August 12, 1918, a motion was made to stay-proceedings in cause No. 77967 until the costs taxed against Kohn in cause No. 75535 were paid. The motion was granted.
September 17, 1918, it was made to appear to the court that the order of August 12, 1918, had not been entered on the journal. On September 17, 1918, the court stayed proceedings as of August 12, 1918.
November 12, 1918, Judge Mantón signed and allowed a bill of exceptions to this order in cause No. 77967. The bill of exceptions has never been filed in the court of appeals. Neither the original papers nor a transcript of the docket and journal entries have been filed in the court of appeals. The petition in error was filed in the court of appeals December 19, 1918. This was ninety-two days after the order of September 17, 1918. There is nothing before this court to review on error.
The order of Judge Mantón in staying proceedings until the costs were paid was the exercise of a discretion vested in the court, and reviewable on error. (Arnold v. Pittsburg Coal Co. et al., 5 N. P., 329.) That such orders are reviewable on error as affecting a substantial right of litigants has been decided in both Indiana and New York.
“The only penalty we know of for the bringing and the voluntary dismissal of a civil action, including one of this class, is that the plaintiff shall pay all costs he has occasioned.

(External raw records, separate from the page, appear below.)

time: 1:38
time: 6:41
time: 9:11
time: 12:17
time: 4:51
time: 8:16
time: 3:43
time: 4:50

This, generally, he must do before he is authorized to renew his suit. While the costs of a dismissed action remain unpaid, the commencement of a subsequent suit for *367the same matter * * * will be stayed by the courf upon a proper application until paid.” Wait v. Westfall, 161 Ind., 648, 651.

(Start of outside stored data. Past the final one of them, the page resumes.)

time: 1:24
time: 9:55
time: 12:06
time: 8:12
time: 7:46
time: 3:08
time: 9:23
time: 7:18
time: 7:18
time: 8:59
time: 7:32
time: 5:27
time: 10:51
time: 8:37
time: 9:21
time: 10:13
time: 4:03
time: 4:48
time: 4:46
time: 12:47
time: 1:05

. “Where costs have been adjudged against plaintiff in a former action in the Supreme Court between the same parties for the same cause of action, defendants were entitled to an order staying subsequent proceeding until such costs were paid, in the absence of any proof authorizing the court to deny a motion for such stay in the exercise of its discretion.” Lederer v. Krausz, 90 N. Y. Supp., 402.
In cause No. 804, wherein it is sought to mandamus Judge Manton to hear cause No. 77967, this action can not be maintained. As we have pointed out, the discretion vested in Judge Mantón was exercised in his stay of the proceedings. That order was reviewable. The plaintiff failed to prosecute error within the time provided by the statute. Section 12285, General Code, provides:
“The writ [mandamus] may require an inferior tribunal to exercise its judgment, or proceed to the discharge of any of its functions, but it can not control judicial discretion.”
These two cases were tried together. The court exercised discretion, and it is now sought by mandamus to compel him to proceed contrary to the discretion already exercised. This can not be done. The proceeding in error will be dismissed. The writ of mandamus will be denied.
Petition in error dismissed.
Writ of mandamus denied.
Shohl and Hamilton, JJ., concur.
*368Judges of the First Appellate District sitting by-designation in place of Judges Kinkade, Richards and Chittenden, of the Sixth- Appellate District.